Ulaş yoldaş, partisinin politik askeri olarak kendine verdiği emekte hep ölümsüzleri örnek aldı. Onun devrimci yaşamında iki dönüm noktası vardı; biri Suruç Katliamı bir diğeri de Suruç’un hesabını sormak için yola çıkan Medine (Roza Renas) yoldaşın şehadeti. Her türden zorluğa karşı mücadele ederken ölümsüz yoldaşlar onun iradesini güçlendirdi. Yaşamlarından ve eylemlerinden öğrendi. Ulaş yoldaş yalnızca yaş olarak genç değildi; o her daim öğrenen, gelişen ve değişen yaşamıyla hiçbir duyguyu ve hiçbir değeri eskitmedi. Kendinde yeni insanı yaratma savaşında kararlı, emekçi ve hep gençti.

Çürüyeni yıkma iradesiyle yürüyen Ulaş’ı ve devrim şehitlerini anlamak ve anlatma görevi omuzlarımızda. Tarih, sınıf mücadelesinin tarihidir ve ilk köleden bu yana ezilenlerin tarihi Ulaş gibi sayısız ölümsüzü yani sayısız yaşam ve eylem deneyimini içerir. Aynı Ulaş yoldaşın yaptığı gibi devrimci mücadele içinde ölümsüzlerden öğrenmeye, onlarla tamamlanmaya ihtiyacımız var.

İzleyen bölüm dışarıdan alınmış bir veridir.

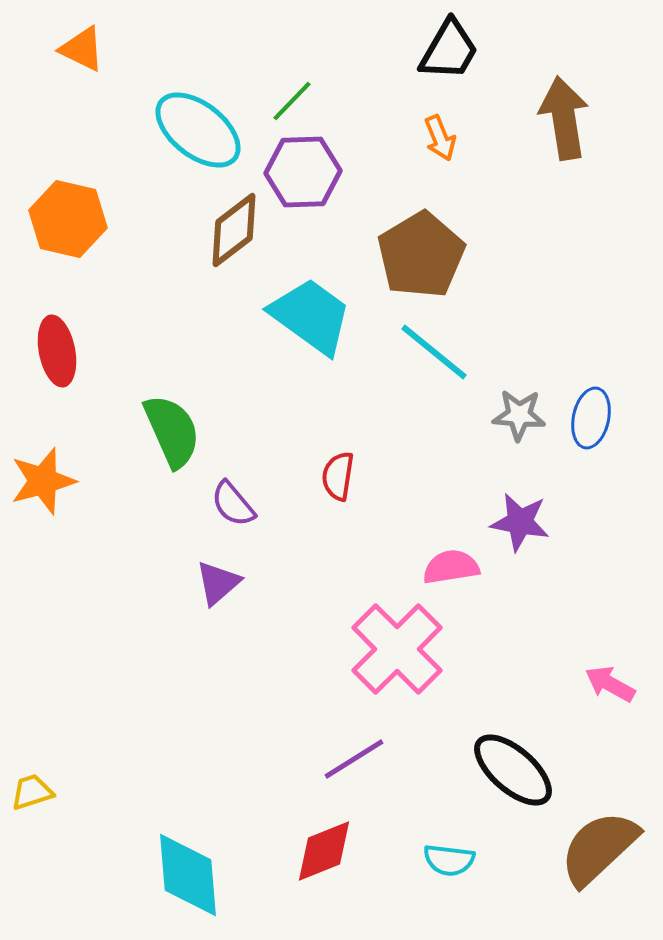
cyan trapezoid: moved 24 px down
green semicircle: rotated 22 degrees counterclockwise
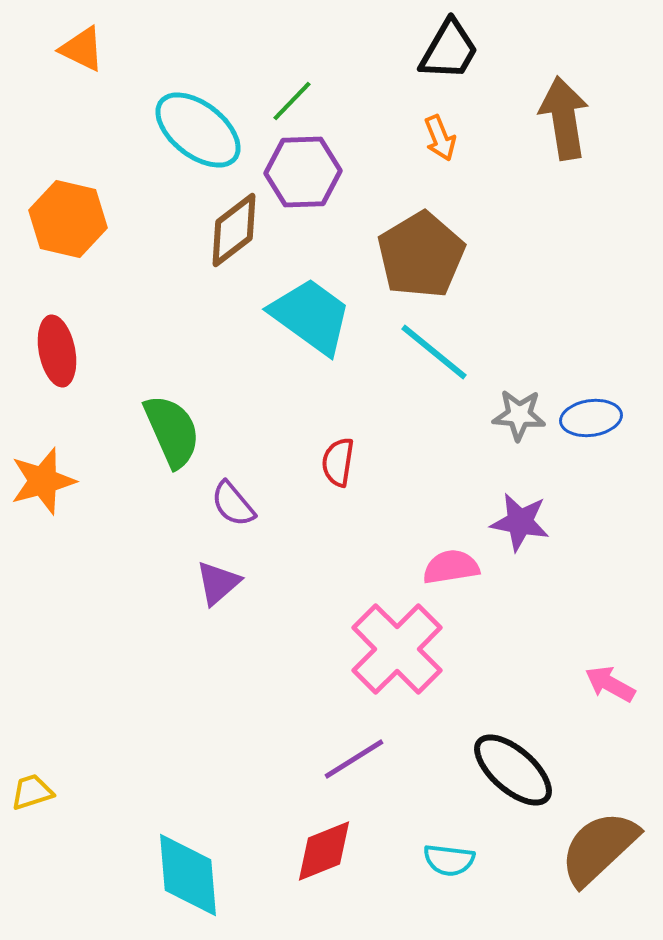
blue ellipse: rotated 70 degrees clockwise
red semicircle: moved 14 px up
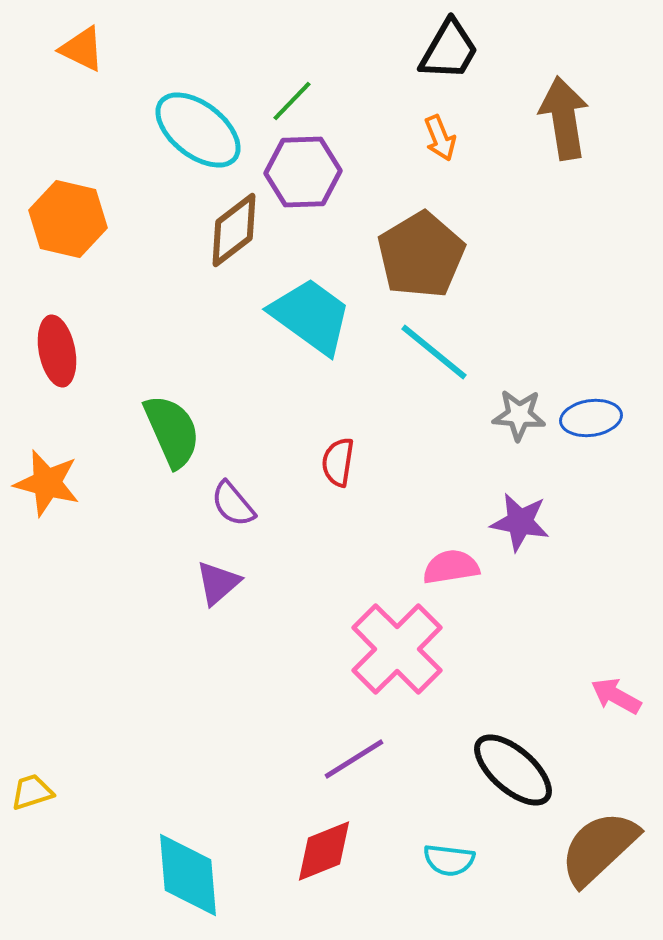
orange star: moved 4 px right, 2 px down; rotated 30 degrees clockwise
pink arrow: moved 6 px right, 12 px down
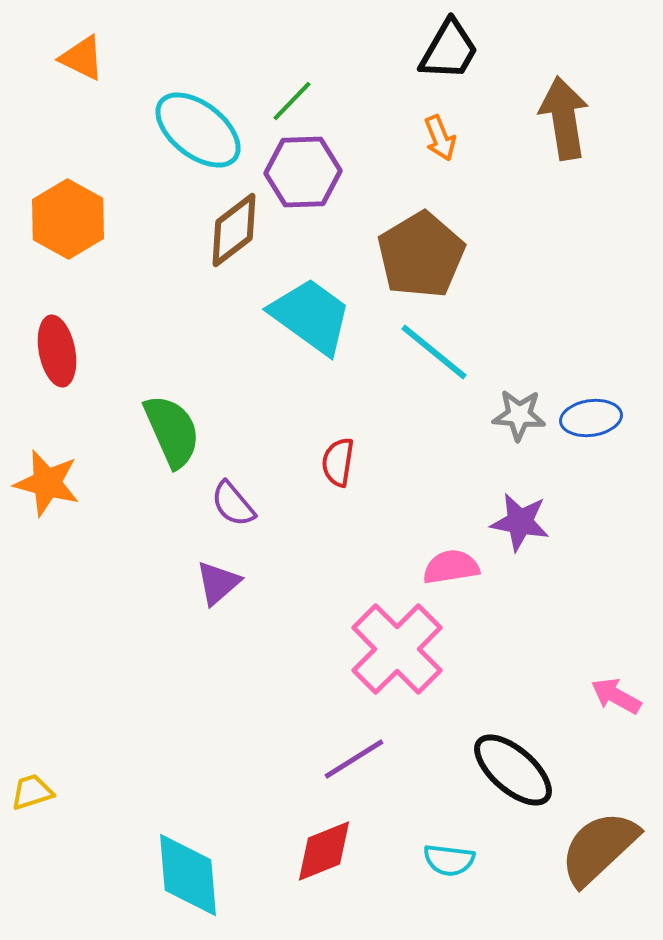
orange triangle: moved 9 px down
orange hexagon: rotated 16 degrees clockwise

Devrimin ihtiyaçlarına nasıl cevap olabilirim? Daha gelişkin bir parti için ben ne yapabilirim? İhtiyacı karşılayabilmek için kendimle nasıl savaşabilirim? Ulaş’ın kendine sorduğu ve partisinin mücadele birikimiyle, ölümsüzlerin yaşamıyla verdiği yanıtlarını kendinde örgütlediği soruları her devrimcinin düşünmesi gerekiyor. Ulaş’ı anmak bize bir sorumluluk yüklemeli; onun partisine bağlılık, onun eylemine bağlılık, onun yaşamına bağlılık. Bağlılık; Baran Serhat’ın dediği gibi lafzi değildir. Görev almak, değiştirmek, bir yoldaş ortamında yahut kendi içimizde geri olanla savaşmak, halkı ve yoldaşları karşılıksız sevmek, devrimci coşku ve iradeyi durmadan örgütlemek… Ulaş gibi bir partizan olmak bugün her bir komünist gencin pratikte yanıt vereceği bir görevdir.